Project summary
What
A platform design system, product design systems, and strategy serving 3 distinct products.
My role
Platform design system team lead, main design contributor, mentor and educator, and strategist. This work was contributed to by a junior product designer.
Key moment
Solving a classic design nightmare - tables and grids. By working with developers and using powerful Figma features, I created a full-featured table system that could easily keep up with edits and has an equivalent code library ready to go. This was absolutely critical during this project.
Outcomes
A balanced, easy-to-use design system
Grew usage from 0% to 100%
Enabled multiple products to complete complex rebuilds and visual overhauls
Created coherence through a cross-product visual language and user interactions
Minimized disruption to product teams through usability testing, transparency, support, and coaching
Raised efficiency of product team workflows through code parity
Increased company awareness of design systems through presentations and demos
Examples
Finding balance between flexibility and adherence
Design system components get pushed to the limits, and that's when designers start detaching components from the system or demanding new versions. To keep the system lightweight and my maintainance tasks low, I created components that used detaching intentionally. This allowed designers to re-order and scale their designs while remaining connected to the design system and equivalent code library.
Working with designers to fit workflows, mitigate risks, and propagate powerful Figma features.
By interviewing designers, running in-Figma usability tests, prioritizing communication and support, and thoroughly testing how updates would impact design files, I created components that fit into designers' workflows and minimized disruption.
One advantage to the design system was utilizing brand new, time-saving Figma features that would otherwise take more time to propagate into designer workflows. My coworkers had all learned Figma quite recently, and their designs were less likely to use components at all. I've used Figma since its Beta version and await new releases with excitement, as I've seen how impactful these updates can be on my efficiency and how well designs align to code. New Figma features allowed me to build components that could be fully adjusted using the properties panel and performed very similarly to their code library equivalents. When new features promised raise efficientcy, I refactored components to take advantage of them. One large change was the ability to edit text labels in the Properties panel, and to toggle layers off and on - features that save time, act more like code, and greatly simplify the design assets required to power a component.
By using visual cues and nested components, I created components that made use of new features like labels and Booleans while being easy to learn for designers who wouldn't typically design with these features.

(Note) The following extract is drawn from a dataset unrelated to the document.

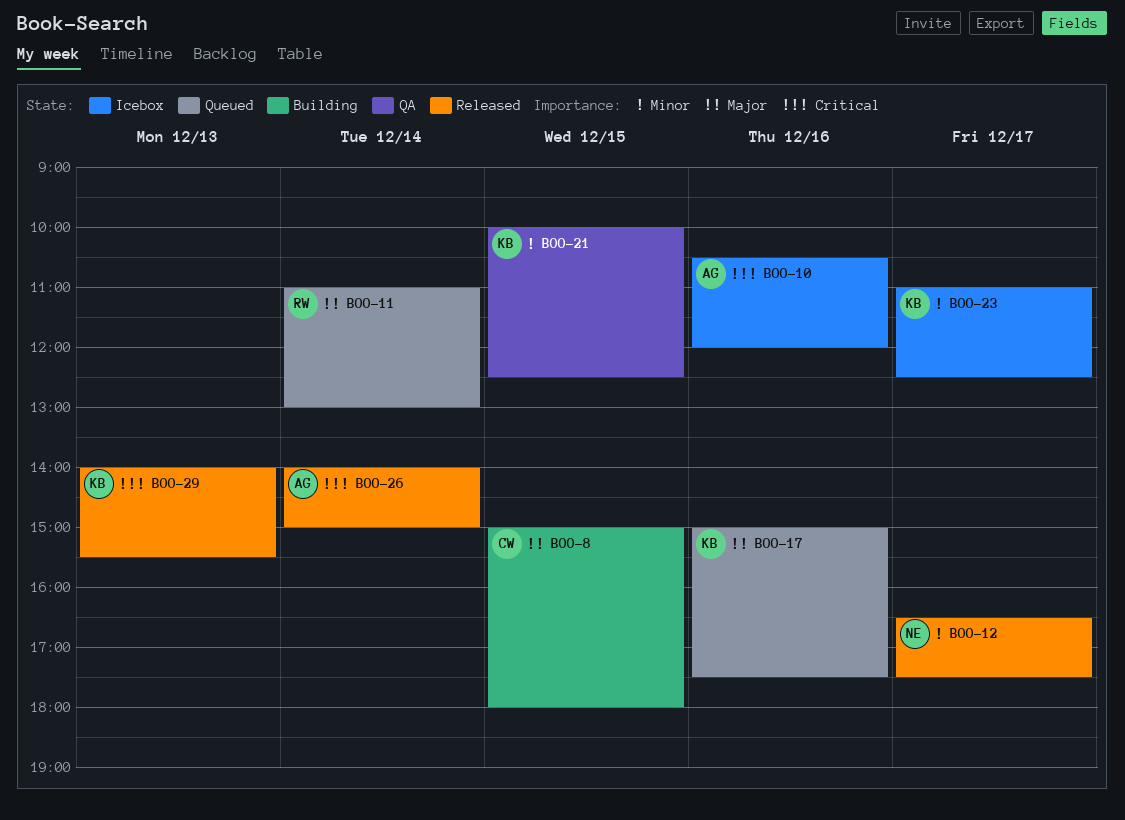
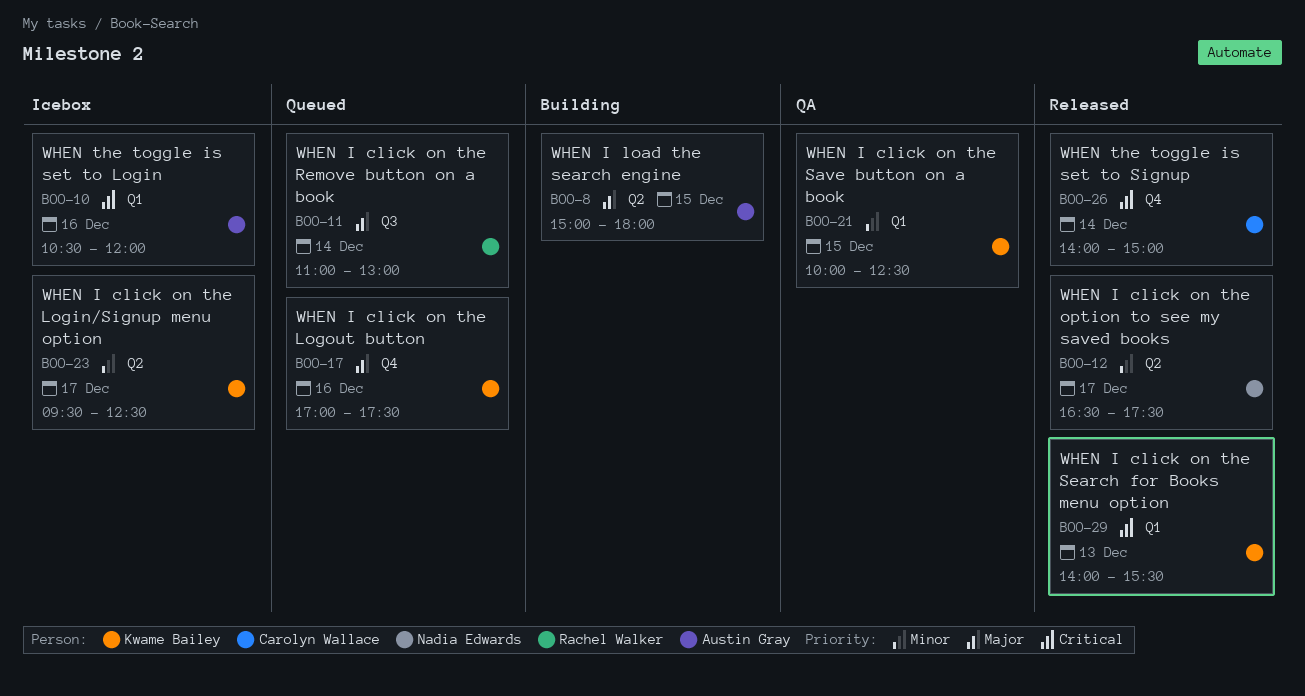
BOO-8, owner: Carolyn Wallace -> Austin Gray
BOO-17, begins: 15:00 -> 17:00
BOO-23, begins: 11:00 -> 09:30
BOO-26, owner: Austin Gray -> Carolyn Wallace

Navigating high-risk updates and change
Design system updates can be scary, especially with first-generation components with outdated Figma tech already in use. To help designers feel informed and empowered, we delivered design systems presentations that covered topics including detachability, design-code parity, and how to use beta components without worrying it would break designs.

These slides were presented live in Figma, where I could show how detachability worked in real time. Here, I introduce new Detachable components and address fears that updates will break designers' work.
Empowering overrides and customization
During usability tests and discussions with designers, I discovered that some products had some incompatible needs. To accommodate this without creating a Platform system with too many components for our small team to support, I created a baseline component and invited individual teams to layer their own Product system over the top. This worked well with detachabile components. By adjusting their Product copy of a componet, designers could adapt the same grid to a dense expert data grid or to an airy student e-learning table without needing changes at the design system level. I also opened the door for designers to share their product design systems with each other and the Platform team.
This early version of a table component (built before text labels existed in the properties panel) saved me a ton of time when working on the Cyber Security Service Delivery product, which included many pages of adjustable data grids and many, many rounds of iteration. It's also an example of a component with true code-parity: if you can build it in Figma, it already exists in code.